Re: Overwriting _id column in nosql document store a good idea?
Hi David,
I think you are kind of answering your own question. The "_id" field plays an important role, for sure.
From the application standpoint, it's used mostly in lookups, as you mention, which then trickles down to domain specific operations like
"collection.getOne()", "collection.replaceOne()" and "collection,addOrReplaceOne()".
However, in the end, the fact that MySQL auto-generates one is mostly for convenience. Applications are free to override that behaviour by
providing their own value. Somethings need to be had into account though both in terms of functionality and in terms of performance.
A collection is (in its most simple and relevant form) a MySQL table composed by two columns, "_id" and "doc" (and additionally "_json_schema",
which is not relevant for this discussion). "_id" is a VARBINARY stored virtual column that is auto-generated when the collection is created,
"doc" is a JSON value that contains the "raw" document.
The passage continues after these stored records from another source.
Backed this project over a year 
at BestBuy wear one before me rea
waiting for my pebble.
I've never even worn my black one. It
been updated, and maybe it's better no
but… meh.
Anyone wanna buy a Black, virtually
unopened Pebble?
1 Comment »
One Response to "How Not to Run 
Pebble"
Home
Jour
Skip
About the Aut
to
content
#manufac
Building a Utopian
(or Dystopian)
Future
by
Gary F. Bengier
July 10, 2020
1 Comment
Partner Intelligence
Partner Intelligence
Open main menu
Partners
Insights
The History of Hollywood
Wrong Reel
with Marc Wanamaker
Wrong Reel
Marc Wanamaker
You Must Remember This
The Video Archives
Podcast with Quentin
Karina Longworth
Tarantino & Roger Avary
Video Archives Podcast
Every time a document is added to a collection, the "_id" column is populated with the
value of "_id" provided for that document, or if one is not provided, the auto-generated "_id" value will be used instead.
Also, a BTREE index is automatically created for the "_id" column, which is relevant if you want to perform online schema changes or any sort
of migration that might affect that specific column.
From a performance standpoint, it's important to be aware that non-sequential primary keys are not the best idea with InnoDB and that will have
an impact when inserting documents. So, monotonically increasing and globaly unique ids (such as the ones auto-generated by MySQL) are the best
way to avoiid page-splits and tree-reorgs for that.
Hope it helps.